Task description:
From the data below, return all lines holding the string "magazine".
(Records to process)
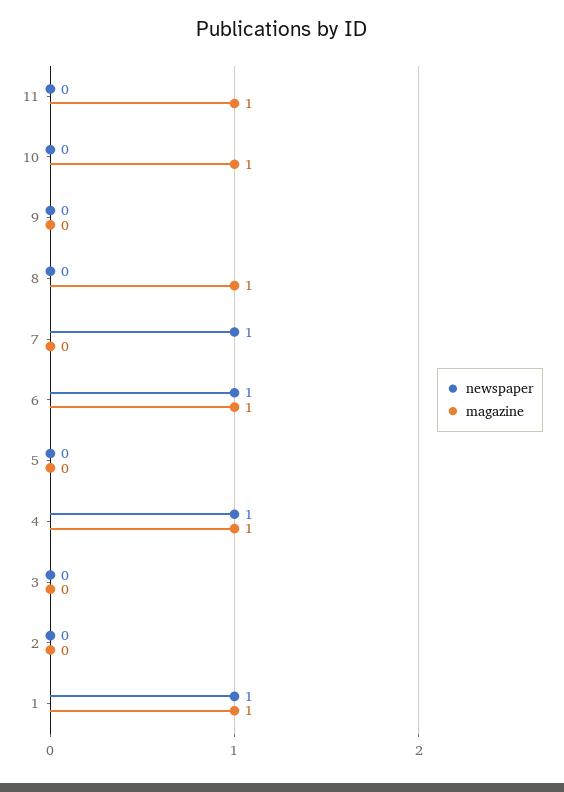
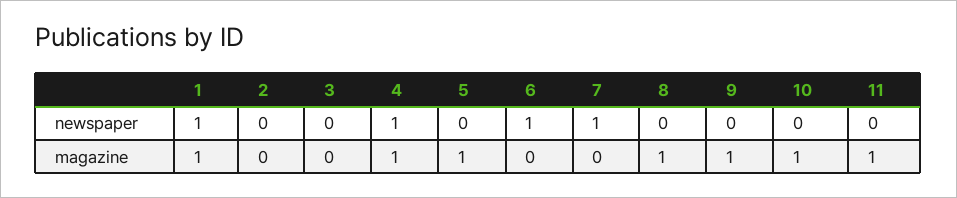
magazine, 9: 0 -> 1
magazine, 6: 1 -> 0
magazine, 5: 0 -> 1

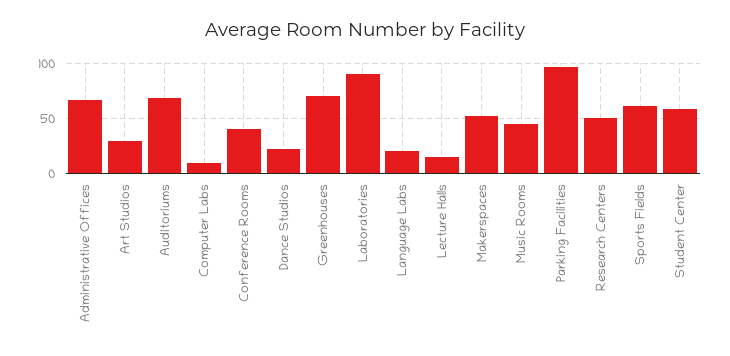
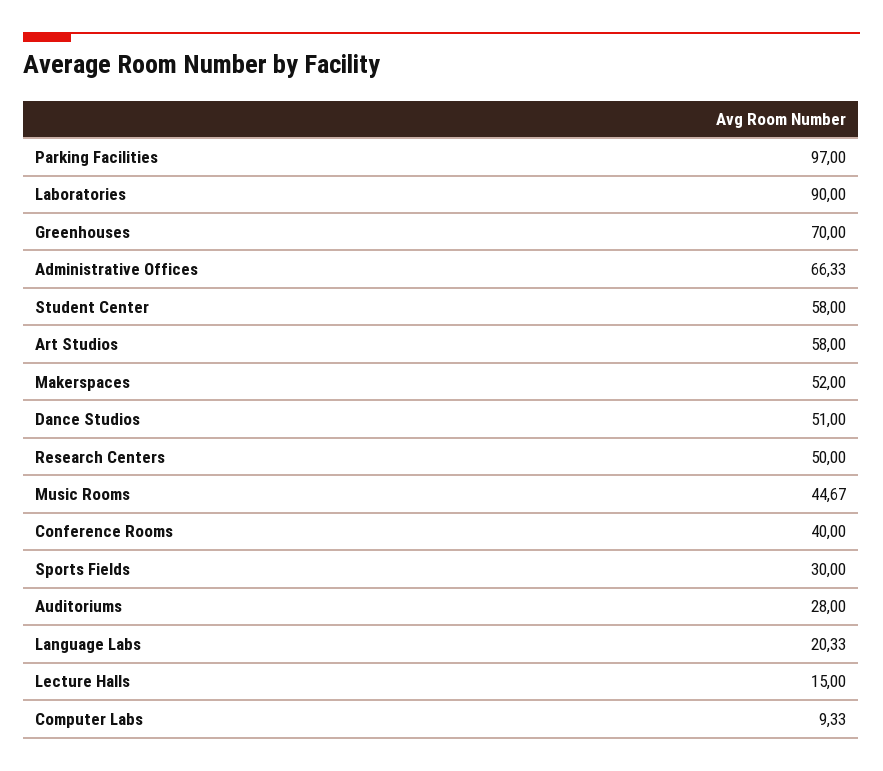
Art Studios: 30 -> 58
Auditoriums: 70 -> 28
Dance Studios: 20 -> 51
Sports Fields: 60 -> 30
(End Records to process)
Expected output:
magazine, 9: 0 -> 1
magazine, 6: 1 -> 0
magazine, 5: 0 -> 1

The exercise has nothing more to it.